Karya: Fathimah Az Zahraa

            Alkisah, di salah satu anak Sungai Tello, hiduplah sekelompok masyarakat yang jauh dari peradaban. Mereka hidup rukun tanpa ada gangguan. Daerah itu dikelilingi rumput setinggi telinga orang dewasa, sehingga tak seorangpun yang mengetahui bahwa ada sekelompok manusia yang bermukim di sana, bahkan raja yang sedang berkuasa saat itupun tidak mengetahuinya. Anak Sungai Tello itu tidak terlalu besar namun airnya cukup untuk kebutuhan harian sepanjang tahun.
            Suatu hari, dua perampok sedang mencari tempat persembunyian. Mereka baru saja merampok salah satu rombongan keluarga kerajaan. Hal itu membuat kedua perampok mencari tempat persembunyian, sampai keadaan cukup aman untuk menjual hasil rampokan mereka.

            “Hari ini hasil rampokan kita sangat melimpah, namun kita tidak bisa langsung menjualnya. Kita harus bersembunyi dari kejaran pasukan kerajaan sampai keadaan membaik”, ujar perampok A.
            “Kita bersembunyi di sekitar sini, tempat ini cukup terpencil. Rumputnya sangat tinggi, tidak ada tanda-tanda kehidupan manusia di sini sehingga para pasuka kerajaan tidak akan mencari kita sampai di sini”, usul perampok B sambil berjalan menembus ilalang.
            Keesokan harinya, perampok B menemukan pemukiman sederhana di sekitar tempatnya bersembunyi. Perampok itu kemudian menceritakan hal tersebut pada perampok A. Mendengar hal tersebut, perampok A yang memiliki ide untuk diam-diam masuk ke rumah-rumah dan mencuri sedikit persediaan makanan milik warga.
            “Ketika mereka tidur kita pergi ke sana dan mengambil makanan yang ada di rumah-rumah tersebut, tetapi jangan mengambil semuanya. Kita cukup mengambil satu jenis makanan dari setiap rumah”, usul perampok A.
            Kedua perampok itu kemudian menyelinap ke rumah warga yang telah terlelap dan mengambil makanan. Mereka mengambil singkong dari rumah pertama, kemudian mengambil makanan lain di rumah berikutnya. Bahkan mereka juga mengambil ternak dari rumah yang lain. Sementara itu, warga yang bersangkutan tidak menyadari kejadian tersebut,
            Keesokan paginya, warga mulai ribut. Makanan dan ternak mereka menghilang. Timbul-lah kecurigaan satu sama lain. Namun mereka memutuskan untuk melupakan kejadian tersebut karena kedekatan mereka selama ini. Peristiwa kehilangan itu terus berlanjut. Sudah tujuh kali mereka kehilangan makanan serta ternak. Persediaan makanan wargapun mulai habis, Hal ini membuat masyarakat naik pitam. Mengetahui hal tersebut, perampok B memberi usul untuk mengadu domba masyarakat.
            “Sebentar malam, saat kita mengambil makanan dari rumah seperti biasanya. Bagaimana kalau kita tinggalkan sedikit makanan yang kita ambil dari rumah pertama di rumah kedua, begitu seterusnya”, usul perampok B dengan licik.

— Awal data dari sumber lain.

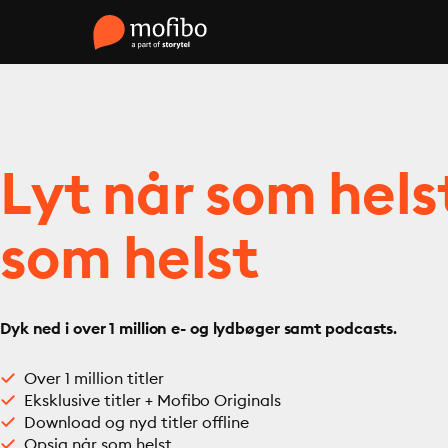
Lyt når som hels
som helst
Dyk ned i over 1 million e- og lydbøger samt podcasts.
Over 1 million titler
Eksklusive titler + Mofibo Originals
Download og nyd titler offline
Opsig når som helst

Usul tersebut kemudian diterima perampok A.
            Malam itu, kedua perampok itu kembali menyelinap ke rumah warga dan mengambil persediaan makanan warga seperti biasanya. Namun, kali ini sesuai saran perampok B mereka sengaja menyimpan sedikit makanan yang mereka curi dari rumah pertama di rumah lain.
            Ide licik perampok B berhasil. Seluruh masyarakat yang sangat geram karena kehilangan persediaan makan akhirnya termakan muslihat perampok. Melihat jejak makanan yang hilang di rumahnya berada di rumah warga lain membuat mereka kehilangan akal. Hal ini membuat meraka bertengkar hebat. Dengan membawa parang para orang tua berkumpul dan saling membunuh secara membabi buta di anak sungai Tello. Banyak yang meninggal dalam kejadian ini diakibatkan luka yang cukup parah. Darah mereka pun mengalir sampai ke Sungai Tello sehingga mencemari sungai.
            Akibatnya, kedua perampok itu dikutuk menjadi buaya. Makhluk yang suka mengendap-endap seperti pencuri untuk makan. Mereka kini berada di Sungai Tello. Sementara itu, jazad masyarakat sekitar diubah menjadi tanah untuk menghentikan aliran air bercampur darah ke sungai akibat peristiwa itu. Tanah tersebut sangatlah subur, cocok untuk pertanian dan peternakan. Hal ini untuk mencegah masyarakat kembali bertengkar akibat kekurangan makanan.
            Sementara itu, masyarakat yang selamat kemudian memberi nama daerah ini dengan sebutan paccerakkang. Kata paccerakkang terdiri dari dua kata yaitu pacce yang berarti bodoh, kesalahan, kekeliruan dan kata cerak yang berarti darah. Sehingga paccerakkang dapat berarti pertumpahan darah yang diakibatkan oleh kekeliruan atau kebodohan.